Many modern bicycles come with suspension components. Suspension is more than a way to make the ride more comfortable. It helps maintain better control in severe off-road riding. It protects the bicycle. By flexing, the wheels are much less likely to be damaged when hitting sharp edges in the road. And, suspension adds a degree of safety, especially front suspension. When hitting a tree root, curb, or similar sharp obstruction, a bicycle without suspension can stop suddenly, introducing the rider to flight. With suspension, the rider may curse a bit, but will remain seated and under control.
Finally, suspension can make some riding more efficient. The rider can remain firmly seated, rather than hovering slightly over the seat to let the bicycle rock over bumps. Staying an inch above the seat can be a waste of energy.

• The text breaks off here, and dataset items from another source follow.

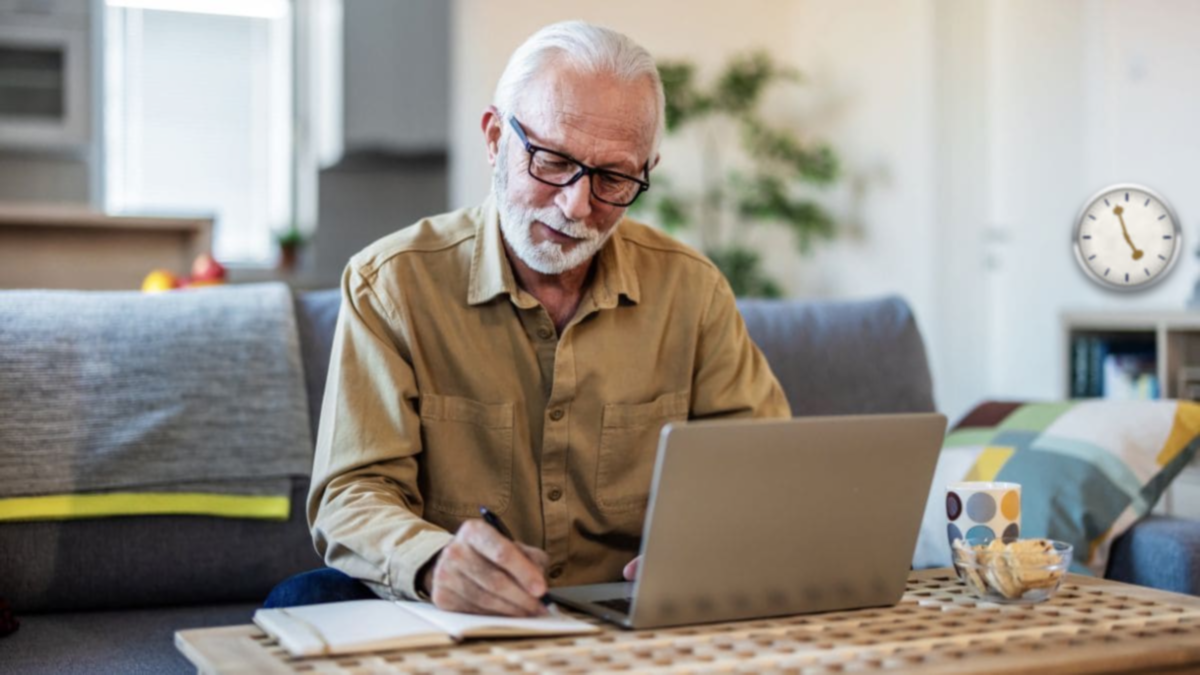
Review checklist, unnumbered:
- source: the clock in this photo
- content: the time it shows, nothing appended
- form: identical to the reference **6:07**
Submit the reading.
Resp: **4:57**
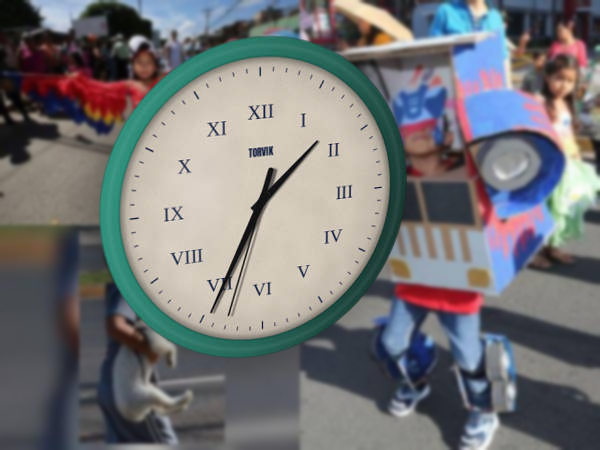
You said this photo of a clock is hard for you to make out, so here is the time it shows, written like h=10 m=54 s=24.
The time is h=1 m=34 s=33
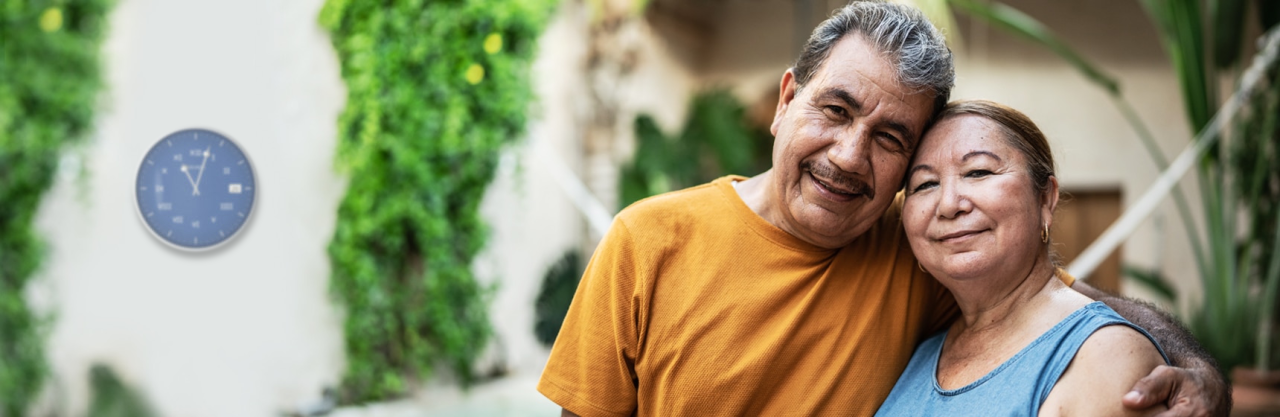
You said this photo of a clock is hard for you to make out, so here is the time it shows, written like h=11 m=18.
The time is h=11 m=3
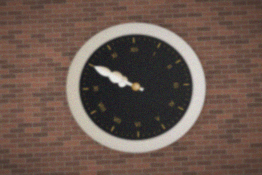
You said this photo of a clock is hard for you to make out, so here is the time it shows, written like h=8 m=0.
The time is h=9 m=50
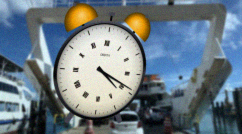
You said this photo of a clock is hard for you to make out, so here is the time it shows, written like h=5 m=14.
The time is h=4 m=19
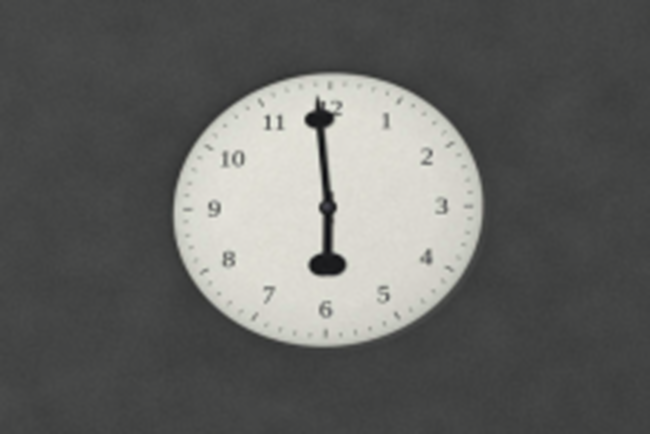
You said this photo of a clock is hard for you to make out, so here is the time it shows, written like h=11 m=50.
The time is h=5 m=59
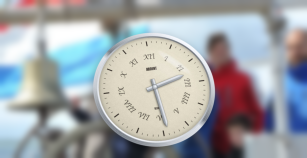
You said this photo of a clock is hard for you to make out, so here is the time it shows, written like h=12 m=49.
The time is h=2 m=29
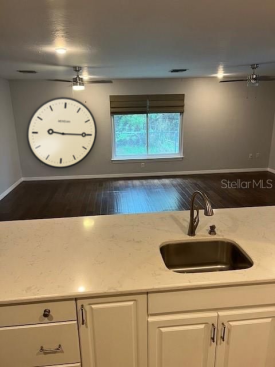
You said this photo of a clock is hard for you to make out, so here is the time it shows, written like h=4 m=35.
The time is h=9 m=15
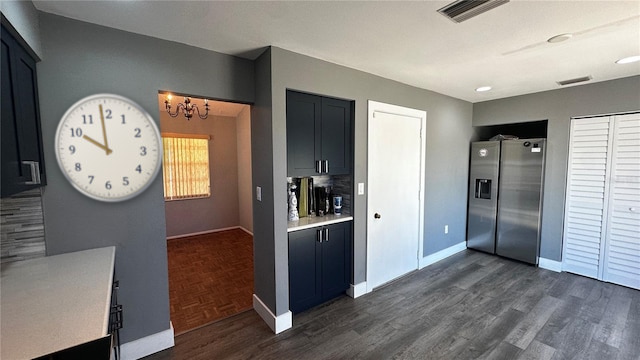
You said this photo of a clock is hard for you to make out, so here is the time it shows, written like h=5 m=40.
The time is h=9 m=59
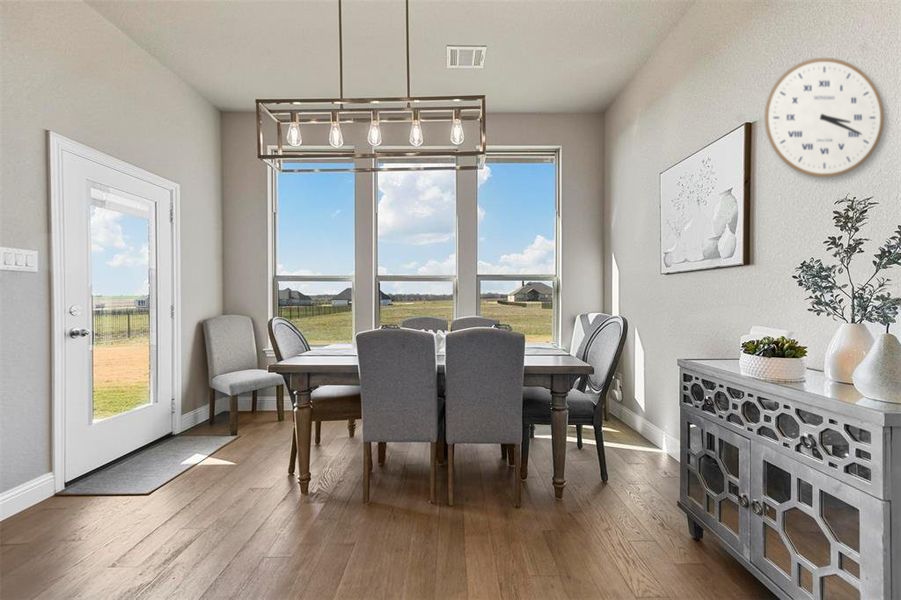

We have seen an evolution of suspension systems on bicycles during the past 20 years or so, sometimes resulting in some very ingenious variations. Because of the degree of variation, these instructions may not apply to your bicycle, or may need some modification. Be sure you understand and can perform these steps properly before attempting something that could mess up your bicycle's suspension adjustment.
Some are simply springs built into the fork blades and sometimes mounted between the main part of the bicycle frame and the rear wheel assembly. Some of the more interesting variations are a rubber ball that's compressed between parts of the frame when the rear wheel hits bumps, and a telescopic seat post that you can buy to add suspension to any bicycle.
Plain spring suspension seldom has any damping effect. Damping is a way to slow down the spring action, so you don't inefficiently bounce up and down after hitting bumps. Bicycles with damping generally use oil or air, moving through small holes inside the mechanisms to slow down the spring effect. Damping is often adjustable.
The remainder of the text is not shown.